Recent years have witnessed the development of a wide range of computational tools that process and generate natural language text. Many of these have become familiar to mainstream computer users in the form of web search, question answering, sentiment analysis, and notably machine translation.

The accessibility of the web could be further enhanced with applications that not only translate between different languages (for example from English to French) but also within the same language, between different modalities, or different data formats. The web is, after all, rife with non-linguistic data such as video, images and source code. This cannot be indexed or searched since most retrieval tools operate over textual data.

In her Karen Spärck Jones Lecture on 23 October 2019, Professor Mirella Lapata argued that, in order to render electronic data more accessible to individuals and computers alike, new types of translation models need to be developed.

Professor Lapata focused on three examples: text simplification, source code generation, and movie summarization. She illustrated how recent advances in deep learning can be extended in order to induce general representations for different modalities and learn how to translate between these and natural language.

Watch Professor Lapata's 2019 Karen Spärck Jones Lecture

About the speaker

Mirella Lapata is professor of natural language processing in the School of Informatics at the University of Edinburgh.

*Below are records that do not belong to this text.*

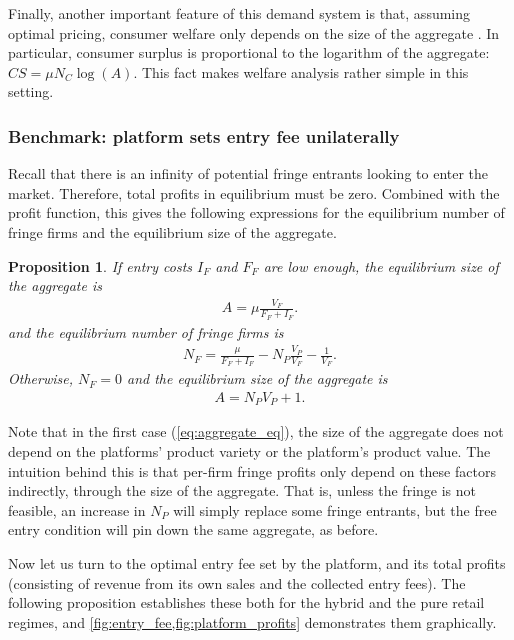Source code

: \documentclass[a4paper]{article}
\newtheorem{proposition}{Proposition}
\begin{document}
Finally, another important feature of this demand system is that, assuming optimal pricing, consumer welfare only depends on the size of the aggregate \parencite{anderson2020aggregative}.
In particular, consumer surplus is proportional to the logarithm of the aggregate: $CS = \mu N_C \log(A)$. This fact makes welfare analysis rather simple in this setting.

\subsubsection{Benchmark: platform sets entry fee unilaterally}

Recall that there is an infinity of potential fringe entrants looking to enter the market.
Therefore, total profits in equilibrium must be zero.
Combined with the  profit function, this gives the following expressions for the equilibrium number of fringe firms and the equilibrium size of the aggregate.
\begin{proposition}
    \label{prop:equilibrium_aggregate}
    If entry costs $I_F$ and $F_F$ are low enough, the equilibrium size of the aggregate is
    \begin{align}
        A = \mu \frac{V_F}{F_F + I_F}.
        \label{eq:aggregate_eq}
    \end{align}
    and the equilibrium number of fringe firms is
    \begin{align*}
        N_F = \frac{\mu}{F_F + I_F} - N_P \frac{V_P}{V_F} - \frac{1}{V_F}.
    \end{align*}
    Otherwise,  $N_F = 0$ and the equilibrium size of the aggregate is
    \begin{align*}
        A = N_P V_P + 1.
    \end{align*}
\end{proposition}
Note that in the first case (\cref{eq:aggregate_eq}), the size of the aggregate does not depend on the platforms' product variety or the platform's product value.
The intuition behind this is that per-firm fringe profits only depend on these factors indirectly, through the size of the aggregate.
That is, unless the fringe is not feasible, an increase in $N_P$ will simply replace some fringe entrants, but the free entry condition will pin down the same aggregate, as before.

Now let us turn to the optimal entry fee set by the platform, and its total profits (consisting of revenue from its own sales and the collected entry fees).
The following proposition establishes these both for the hybrid and the pure retail regimes, and \cref{fig:entry_fee,fig:platform_profits} demonstrates them graphically.
\end{document}
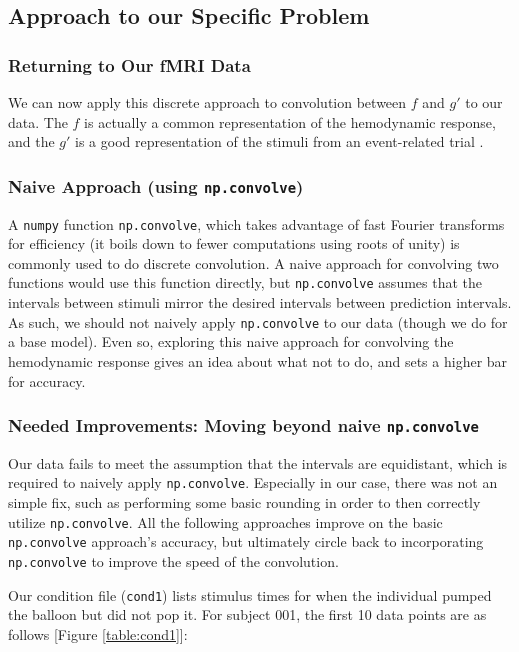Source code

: \subsection{Approach to our Specific Problem}

\subsubsection{Returning to Our fMRI Data}

We can now apply this discrete approach to convolution between $f$ and $g'$ 
to our data. The $f$ is actually a common representation of the hemodynamic 
response, and the $g'$ is a good representation of the stimuli from an 
event-related trial \cite{brett2015course}. 

\subsubsection{Naive Approach (using \texttt{np.convolve})}

A \texttt{numpy} function \texttt{np.convolve}, which takes advantage of 
fast Fourier transforms for efficiency (it boils down to fewer computations 
using roots of unity) is commonly used to do discrete convolution. A naive 
approach for convolving two functions would use this function directly, but
\texttt{np.convolve} assumes that the intervals between stimuli mirror the 
desired intervals between prediction intervals. As such, we should not naively 
apply \texttt{np.convolve} to our data (though we do for a base model). 
Even so, exploring this naive approach for convolving the hemodynamic response 
gives an idea about what not to do, and sets a higher bar for accuracy.

\subsubsection{Needed Improvements: Moving beyond naive \texttt{np.convolve}}

Our data fails to meet the assumption that the intervals are equidistant, 
which is required to naively apply \texttt{np.convolve}. Especially in our 
case, there was not an simple fix, such as performing some basic rounding in 
order to then correctly utilize \texttt{np.convolve}. All the following 
approaches improve on the basic \texttt{np.convolve} approach's accuracy, but 
ultimately circle back to incorporating \texttt{np.convolve} to improve the 
speed of the convolution.

Our condition file (\texttt{cond1}) lists stimulus times for when the 
individual pumped the balloon but did not pop it. For subject 001, the 
first 10 data points are as follows [Figure \ref{table:cond1}]:

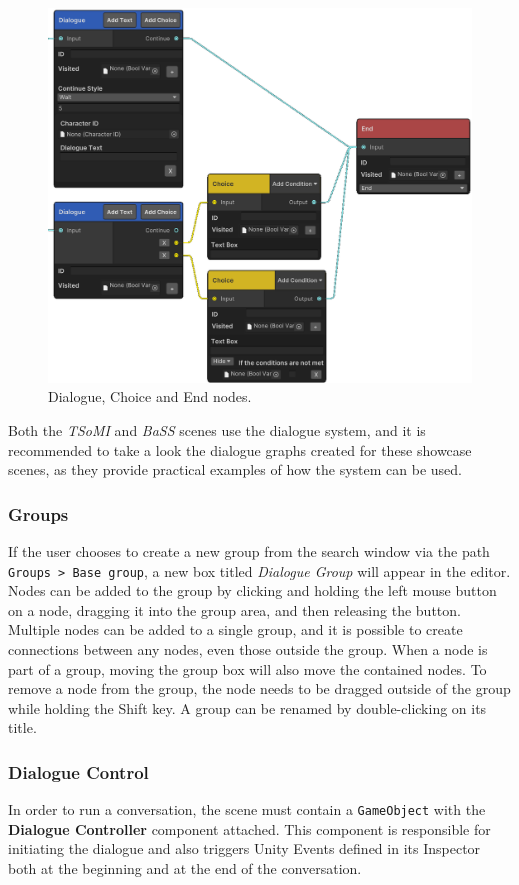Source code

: \begin{figure}[H]
\centering
\includegraphics[width=1\linewidth]{img/User doc/nodes2.png}
\caption{Dialogue, Choice and End nodes.}
\label{fig:Manual-Nodes2}
\end{figure}

Both the \textit{TSoMI} and \textit{BaSS} scenes use the dialogue system, and it is recommended to take a look the dialogue graphs created for these showcase scenes, as they provide practical examples of how the system can be used. 

\subsubsection{Groups}
If the user chooses to create a new group from the search window via the path \verb|Groups > Base group|, a new box titled \textit{Dialogue Group} will appear in the editor. Nodes can be added to the group by clicking and holding the left mouse button on a node, dragging it into the group area, and then releasing the button. Multiple nodes can be added to a single group, and it is possible to create connections between any nodes, even those outside the group. When a node is part of a group, moving the group box will also move the contained nodes. To remove a node from the group, the node needs to be dragged outside of the group while holding the Shift key. A group can be renamed by double-clicking on its title. 

\subsubsection{Dialogue Control}
In order to run a conversation, the scene must contain a \verb|GameObject| with the \textbf{Dialogue Controller} component attached. This component is responsible for initiating the dialogue and also triggers Unity Events defined in its Inspector both at the beginning and at the end of the conversation.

Her research focuses on getting computers to understand, reason with, and generate natural language. She is the first recipient (2009) of the BCS and Information Retrieval Specialist Group (BCS/IRSG) Karen Spärck Jones award and a Fellow of the Royal Society of Edinburgh.

She has also received best paper awards in leading NLP conferences and has served on the editorial boards of the Journal of Artificial Intelligence Research, the Transactions of the ACL, and Computational Linguistics. She was president of SIGDAT (the group that organises EMNLP) in 2018.